* [PROBLEM DETAILS]:
Find every line in the dataset items that contains the string "percent" and copy each of those lines out.

[Dataset items]
........

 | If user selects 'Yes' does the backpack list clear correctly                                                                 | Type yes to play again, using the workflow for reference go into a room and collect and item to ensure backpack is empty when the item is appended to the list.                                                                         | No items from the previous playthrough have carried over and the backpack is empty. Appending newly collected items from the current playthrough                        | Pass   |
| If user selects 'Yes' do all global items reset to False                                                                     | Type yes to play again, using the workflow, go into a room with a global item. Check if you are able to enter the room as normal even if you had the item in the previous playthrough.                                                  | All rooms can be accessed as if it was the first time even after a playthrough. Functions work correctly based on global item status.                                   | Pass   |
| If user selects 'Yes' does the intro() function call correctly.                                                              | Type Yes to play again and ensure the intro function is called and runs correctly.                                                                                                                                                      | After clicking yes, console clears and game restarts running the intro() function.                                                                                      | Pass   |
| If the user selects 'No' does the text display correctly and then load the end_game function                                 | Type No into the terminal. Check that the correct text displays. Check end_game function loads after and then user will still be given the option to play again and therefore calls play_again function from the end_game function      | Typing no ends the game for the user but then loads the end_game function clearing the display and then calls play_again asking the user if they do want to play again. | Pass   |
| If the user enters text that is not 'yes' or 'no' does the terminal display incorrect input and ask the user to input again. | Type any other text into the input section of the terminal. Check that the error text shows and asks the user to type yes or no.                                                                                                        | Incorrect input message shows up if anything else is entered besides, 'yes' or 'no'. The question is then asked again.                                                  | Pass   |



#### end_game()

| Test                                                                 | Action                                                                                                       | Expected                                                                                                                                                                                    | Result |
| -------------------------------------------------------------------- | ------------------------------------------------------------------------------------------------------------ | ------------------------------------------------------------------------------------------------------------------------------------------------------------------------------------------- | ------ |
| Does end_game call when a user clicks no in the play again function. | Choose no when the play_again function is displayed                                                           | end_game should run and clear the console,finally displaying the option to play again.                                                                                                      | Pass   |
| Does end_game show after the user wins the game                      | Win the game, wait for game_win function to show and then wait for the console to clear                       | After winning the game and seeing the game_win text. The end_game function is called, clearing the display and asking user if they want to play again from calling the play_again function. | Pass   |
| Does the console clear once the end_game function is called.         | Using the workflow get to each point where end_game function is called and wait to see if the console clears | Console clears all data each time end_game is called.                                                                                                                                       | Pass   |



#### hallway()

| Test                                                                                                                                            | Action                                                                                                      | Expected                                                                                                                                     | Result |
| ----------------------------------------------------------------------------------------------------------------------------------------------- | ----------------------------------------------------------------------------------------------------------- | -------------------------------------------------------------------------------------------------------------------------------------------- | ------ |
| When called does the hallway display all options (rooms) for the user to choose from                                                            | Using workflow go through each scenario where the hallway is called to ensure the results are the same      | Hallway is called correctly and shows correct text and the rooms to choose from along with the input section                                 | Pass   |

........

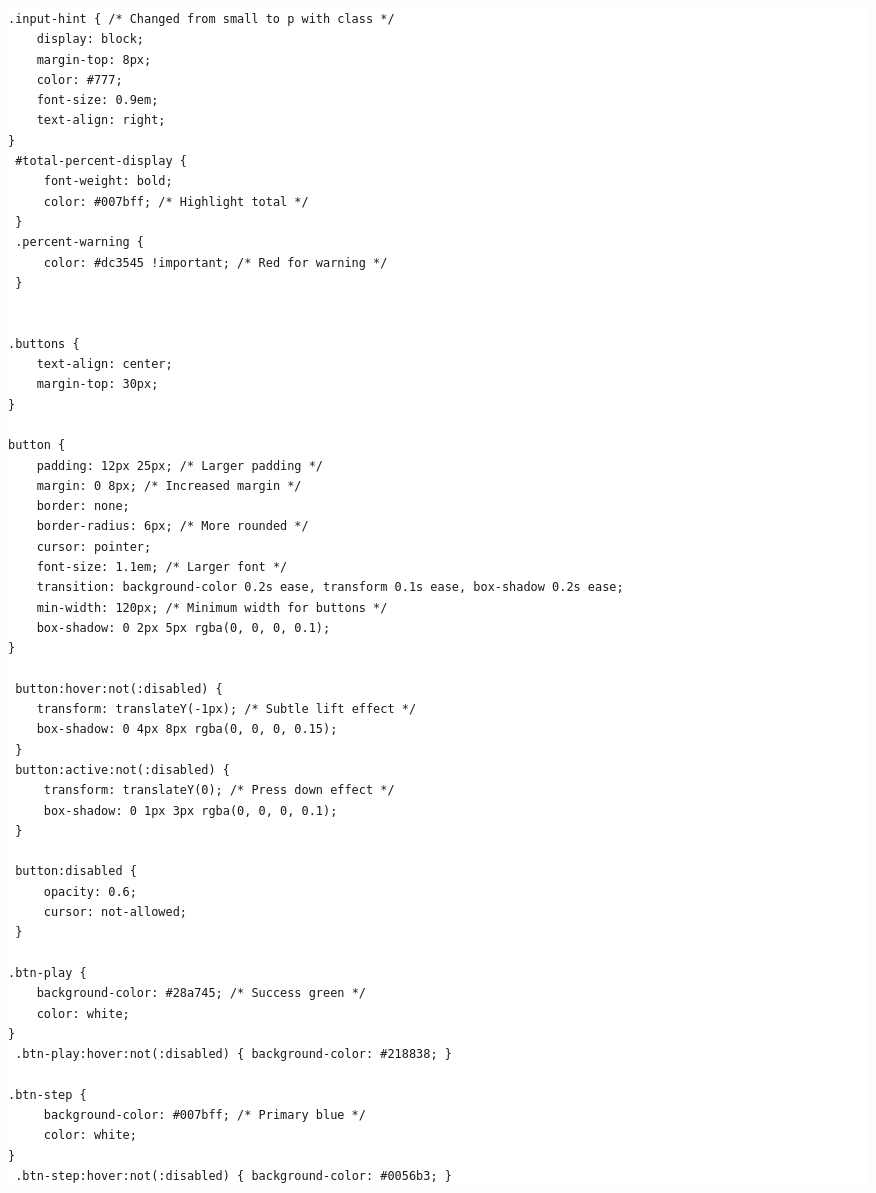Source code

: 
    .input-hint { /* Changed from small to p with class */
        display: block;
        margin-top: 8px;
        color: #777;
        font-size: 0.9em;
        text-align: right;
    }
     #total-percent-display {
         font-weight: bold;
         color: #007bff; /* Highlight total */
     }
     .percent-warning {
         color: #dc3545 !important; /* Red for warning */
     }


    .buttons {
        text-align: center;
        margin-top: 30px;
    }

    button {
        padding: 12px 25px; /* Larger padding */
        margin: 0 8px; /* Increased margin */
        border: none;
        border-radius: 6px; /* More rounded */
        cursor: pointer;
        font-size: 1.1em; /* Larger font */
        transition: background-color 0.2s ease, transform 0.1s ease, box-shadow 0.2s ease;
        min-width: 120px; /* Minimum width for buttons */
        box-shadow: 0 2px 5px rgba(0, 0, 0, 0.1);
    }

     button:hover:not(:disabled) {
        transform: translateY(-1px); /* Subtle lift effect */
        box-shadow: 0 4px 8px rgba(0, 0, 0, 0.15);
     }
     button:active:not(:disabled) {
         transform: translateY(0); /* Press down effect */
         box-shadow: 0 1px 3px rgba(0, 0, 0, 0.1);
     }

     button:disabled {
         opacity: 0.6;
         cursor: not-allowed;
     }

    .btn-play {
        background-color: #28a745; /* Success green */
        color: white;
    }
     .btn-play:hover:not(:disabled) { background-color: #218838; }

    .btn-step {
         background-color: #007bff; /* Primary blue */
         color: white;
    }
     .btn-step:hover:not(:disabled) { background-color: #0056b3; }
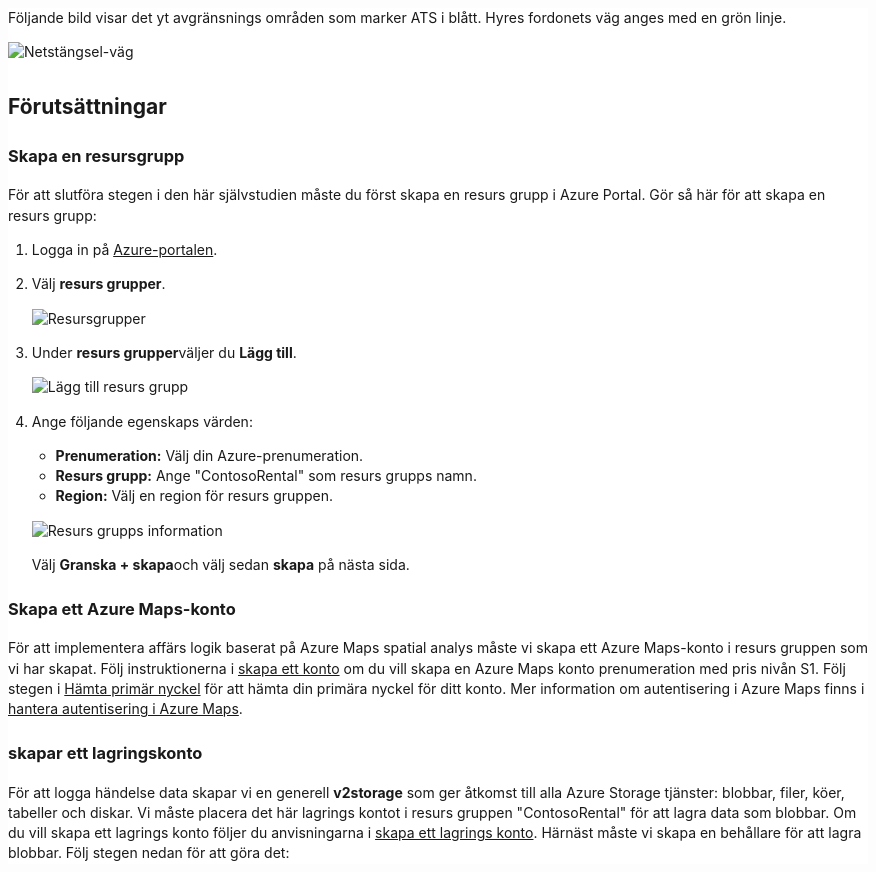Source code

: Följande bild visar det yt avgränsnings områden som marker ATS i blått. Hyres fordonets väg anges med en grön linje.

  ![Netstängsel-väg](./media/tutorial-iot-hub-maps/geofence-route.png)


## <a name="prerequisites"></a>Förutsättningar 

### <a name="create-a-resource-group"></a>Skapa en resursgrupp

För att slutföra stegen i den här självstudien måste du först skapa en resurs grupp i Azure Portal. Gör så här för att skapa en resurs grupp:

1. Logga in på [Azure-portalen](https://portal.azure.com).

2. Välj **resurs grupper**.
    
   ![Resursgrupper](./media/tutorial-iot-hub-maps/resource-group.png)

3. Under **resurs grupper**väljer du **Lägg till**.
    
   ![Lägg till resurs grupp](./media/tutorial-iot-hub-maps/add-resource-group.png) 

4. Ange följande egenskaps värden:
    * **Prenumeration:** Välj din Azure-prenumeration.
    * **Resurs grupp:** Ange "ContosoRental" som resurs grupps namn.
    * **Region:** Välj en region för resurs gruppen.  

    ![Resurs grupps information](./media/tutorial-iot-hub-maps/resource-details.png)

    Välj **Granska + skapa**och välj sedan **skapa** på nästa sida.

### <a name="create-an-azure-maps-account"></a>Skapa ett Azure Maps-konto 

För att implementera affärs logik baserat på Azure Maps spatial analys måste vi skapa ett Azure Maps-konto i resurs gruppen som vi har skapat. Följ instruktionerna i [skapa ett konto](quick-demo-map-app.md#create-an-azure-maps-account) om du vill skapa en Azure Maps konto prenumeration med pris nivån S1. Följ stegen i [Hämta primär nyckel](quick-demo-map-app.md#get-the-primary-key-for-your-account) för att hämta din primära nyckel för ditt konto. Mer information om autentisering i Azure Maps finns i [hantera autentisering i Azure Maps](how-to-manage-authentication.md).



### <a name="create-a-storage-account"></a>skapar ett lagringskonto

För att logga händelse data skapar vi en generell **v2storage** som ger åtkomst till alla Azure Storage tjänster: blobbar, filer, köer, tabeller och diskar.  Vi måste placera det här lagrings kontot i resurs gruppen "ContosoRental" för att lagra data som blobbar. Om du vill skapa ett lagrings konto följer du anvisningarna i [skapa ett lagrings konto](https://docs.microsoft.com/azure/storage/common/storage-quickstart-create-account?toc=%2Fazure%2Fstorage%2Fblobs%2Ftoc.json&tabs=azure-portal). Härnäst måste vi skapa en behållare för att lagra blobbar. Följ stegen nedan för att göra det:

........

* [ANSWER]:
     #total-percent-display {
     .percent-warning {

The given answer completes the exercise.